◆ Passage
————

Hazelcast is a distributed in-memory data grid that provides distributed caching with strong consistency guarantees and embedded (in-process) deployment options.

// Hazelcast embedded cache configuration
@Configuration
public class HazelcastConfig {

@Bean
public Config hazelcastConfig() {
Config config = new Config();

// Configure distributed map (cache)
config.addMapConfig(
new MapConfig("users")
.setTimeToLiveSeconds(600)
.setMaxIdleSeconds(300)
.setEvictionConfig(
new EvictionConfig()
.setEvictionPolicy(EvictionPolicy.LRU)
.setMaxSizePolicy(MaxSizePolicy.PER_NODE)
.setSize(10000)
)
.setBackupCount(1) // One backup for high availability
);

return config;
}

@Bean
public HazelcastInstance hazelcastInstance(Config config) {
return Hazelcast.newHazelcastInstance(config);
}
}

// Using Hazelcast for distributed caching
@Service
public class UserService {

private final HazelcastInstance hazelcast;
private final IMap<String, User> userCache;

public UserService(HazelcastInstance hazelcast) {
this.hazelcast = hazelcast;
this.userCache = hazelcast.getMap("users");
}

public User getUser(String userId) {
return userCache.computeIfAbsent(userId, key -> {
// Cache miss - fetch from database
return userRepository.findById(key)

————

◆ Dataset excerpts
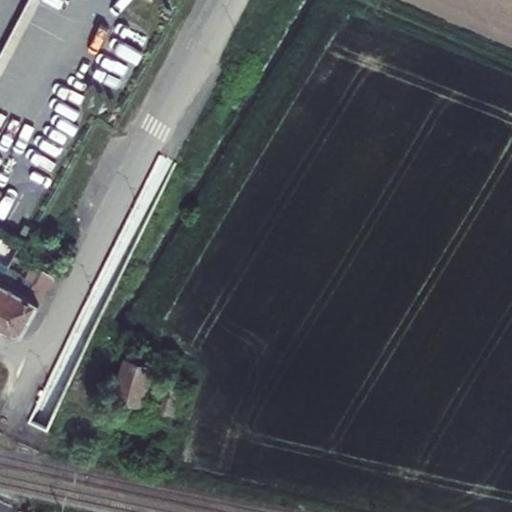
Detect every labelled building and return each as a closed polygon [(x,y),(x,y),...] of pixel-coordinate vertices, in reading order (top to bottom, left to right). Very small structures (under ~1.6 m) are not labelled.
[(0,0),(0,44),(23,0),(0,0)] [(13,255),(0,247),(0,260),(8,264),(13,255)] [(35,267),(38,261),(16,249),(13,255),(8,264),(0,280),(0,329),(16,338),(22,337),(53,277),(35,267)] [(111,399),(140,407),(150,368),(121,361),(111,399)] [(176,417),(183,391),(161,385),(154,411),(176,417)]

————

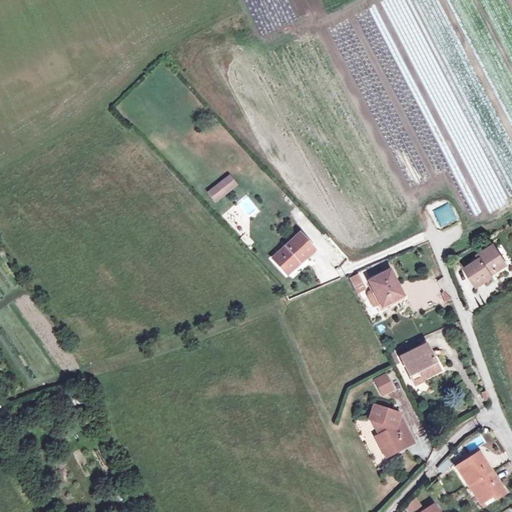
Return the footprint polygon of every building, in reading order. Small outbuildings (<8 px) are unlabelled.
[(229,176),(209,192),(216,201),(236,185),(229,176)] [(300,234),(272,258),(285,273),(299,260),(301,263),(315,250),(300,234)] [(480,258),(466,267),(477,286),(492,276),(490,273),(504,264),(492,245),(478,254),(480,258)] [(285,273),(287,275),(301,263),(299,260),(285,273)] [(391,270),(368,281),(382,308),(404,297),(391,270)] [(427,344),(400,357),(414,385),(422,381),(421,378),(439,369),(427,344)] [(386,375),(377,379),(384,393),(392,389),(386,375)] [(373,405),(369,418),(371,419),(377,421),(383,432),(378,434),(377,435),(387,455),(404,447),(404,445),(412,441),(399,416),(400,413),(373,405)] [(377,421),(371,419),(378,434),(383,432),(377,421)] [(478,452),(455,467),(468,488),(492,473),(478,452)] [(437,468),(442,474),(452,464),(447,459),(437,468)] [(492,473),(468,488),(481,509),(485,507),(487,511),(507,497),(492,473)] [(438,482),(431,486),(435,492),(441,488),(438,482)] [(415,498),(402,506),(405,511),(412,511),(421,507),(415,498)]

————

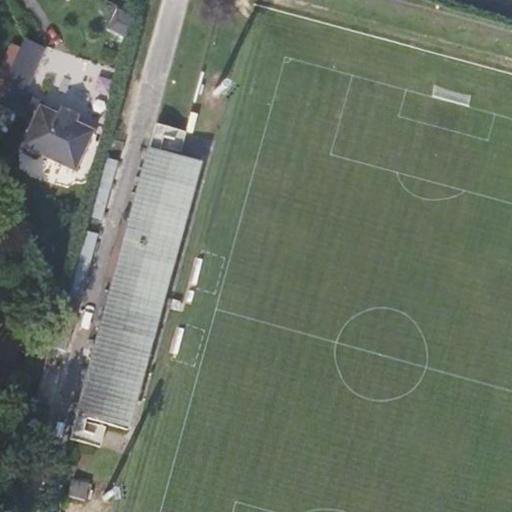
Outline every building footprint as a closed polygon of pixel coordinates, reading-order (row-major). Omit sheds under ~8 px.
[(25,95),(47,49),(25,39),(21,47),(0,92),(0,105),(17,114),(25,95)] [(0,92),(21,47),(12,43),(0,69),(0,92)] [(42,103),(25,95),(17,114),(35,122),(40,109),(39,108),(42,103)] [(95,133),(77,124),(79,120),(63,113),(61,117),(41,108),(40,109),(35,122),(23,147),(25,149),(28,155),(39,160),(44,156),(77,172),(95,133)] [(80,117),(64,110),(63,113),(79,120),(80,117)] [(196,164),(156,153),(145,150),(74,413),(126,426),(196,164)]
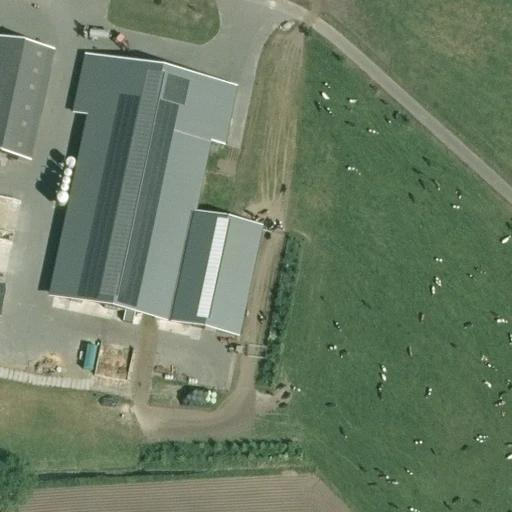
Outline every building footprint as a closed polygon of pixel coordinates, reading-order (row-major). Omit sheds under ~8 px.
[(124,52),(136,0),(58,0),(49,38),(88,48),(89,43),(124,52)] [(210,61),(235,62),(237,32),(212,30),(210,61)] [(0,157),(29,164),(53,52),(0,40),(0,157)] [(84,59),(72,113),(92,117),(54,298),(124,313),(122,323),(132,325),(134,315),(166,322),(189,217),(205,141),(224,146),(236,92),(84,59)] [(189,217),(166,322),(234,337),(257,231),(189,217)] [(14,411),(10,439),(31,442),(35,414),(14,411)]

————

◆ Aim A
Write out the part of the Hazelcast passage that begins at the words "public UserService(HazelcastInstance hazelcast)" and stops after "return userRepository.findById(key)".
◆ Aim B
List every comment in the code of the Hazelcast passage, giving the text that follows each //.
◆ Aim C
In the Hazelcast passage, what time to live is set for the "users" map?

◆ Written response A
public UserService(HazelcastInstance hazelcast) {
this.hazelcast = hazelcast;
this.userCache = hazelcast.getMap("users");
}

public User getUser(String userId) {
return userCache.computeIfAbsent(userId, key -> {
// Cache miss - fetch from database
return userRepository.findById(key)

◆ Written response B
Hazelcast embedded cache configuration
Configure distributed map (cache)
One backup for high availability
Using Hazelcast for distributed caching
Cache miss - fetch from database

◆ Written response C
600 seconds.